While absolutely tragic, medication errors happen all of the time. Even so much as giving Tylenol at the wrong time can constitute a medication error. In nursing school, we are trained to administer medications following a strict process known as the medication rights to help prevent medication errors. Unfortunately, this is not realistic for nurses all around the world. Hospitals are short-staffed, requiring nurses to work longer hours and take on more patients, making their work extremely challenging. This causes nurses to sometimes “cut corners” to try to make their jobs a little less stressful. Nurses try their best with what they are given to provide the best care for their patients, but sometimes even the best is not enough.

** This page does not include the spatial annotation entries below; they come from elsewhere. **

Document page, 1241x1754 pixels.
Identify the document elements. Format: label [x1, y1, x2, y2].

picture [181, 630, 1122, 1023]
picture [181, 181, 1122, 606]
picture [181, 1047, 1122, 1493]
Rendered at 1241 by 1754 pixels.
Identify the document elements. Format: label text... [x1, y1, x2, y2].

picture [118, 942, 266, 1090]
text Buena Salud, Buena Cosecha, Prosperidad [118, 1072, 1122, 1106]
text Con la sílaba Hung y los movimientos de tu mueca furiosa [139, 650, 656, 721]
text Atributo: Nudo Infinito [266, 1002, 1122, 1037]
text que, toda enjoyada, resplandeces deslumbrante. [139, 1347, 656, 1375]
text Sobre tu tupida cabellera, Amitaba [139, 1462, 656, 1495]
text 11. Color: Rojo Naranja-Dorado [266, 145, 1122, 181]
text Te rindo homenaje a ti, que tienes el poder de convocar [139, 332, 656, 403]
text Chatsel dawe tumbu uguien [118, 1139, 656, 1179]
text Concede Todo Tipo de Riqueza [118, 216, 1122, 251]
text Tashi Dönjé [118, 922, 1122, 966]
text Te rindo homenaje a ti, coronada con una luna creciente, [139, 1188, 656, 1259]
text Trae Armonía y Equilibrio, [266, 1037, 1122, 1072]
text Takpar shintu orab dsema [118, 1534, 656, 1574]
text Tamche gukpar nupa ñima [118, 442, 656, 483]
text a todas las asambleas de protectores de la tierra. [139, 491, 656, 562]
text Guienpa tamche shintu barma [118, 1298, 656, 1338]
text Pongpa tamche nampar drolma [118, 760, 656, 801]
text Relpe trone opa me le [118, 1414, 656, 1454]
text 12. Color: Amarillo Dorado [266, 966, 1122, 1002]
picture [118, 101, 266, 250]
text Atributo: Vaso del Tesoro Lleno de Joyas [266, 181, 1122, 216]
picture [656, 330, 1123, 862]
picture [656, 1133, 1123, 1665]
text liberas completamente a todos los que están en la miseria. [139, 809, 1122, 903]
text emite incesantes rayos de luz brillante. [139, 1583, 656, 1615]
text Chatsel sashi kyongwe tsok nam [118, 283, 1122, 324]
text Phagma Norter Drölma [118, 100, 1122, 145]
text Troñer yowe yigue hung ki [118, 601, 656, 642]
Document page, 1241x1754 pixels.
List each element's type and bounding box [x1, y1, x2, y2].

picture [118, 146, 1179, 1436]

I am not writing this to say what Vaught did was okay, because unfortunately, there was, in fact, a medication error, and a patient died mostly likely due to that cause. Vaught admitted she was distracted while pulling the medication and did not recognize that it was the wrong medication after countless red flags. She was eventually fired from the hospital due to the error, but the board of nursing concluded that she could keep her license and could continue to practice. The patient’s family while devastated at the outcome, did not press charges against Vaught. It wasn’t until an anonymous tip led to the arrest of Vaught.

This outcome may have just set a very large precedent against nurses, making it very easy for a medication error to become a criminal charge and lead to jail time. With this could come unreported medications as nurses would basically be incriminating themselves, which in turn, will decrease patient safety. The entire world of medicine is heartbroken and shocked by this outcome. It has shed light onto a corrupt and messed up system, which is healthcare. I hope that this case helps to bring about safer staffing ratios and improvements to the system but unfortunately, I don’t think it will.

All opinions are my own and do not reflect those of Her Campus Media.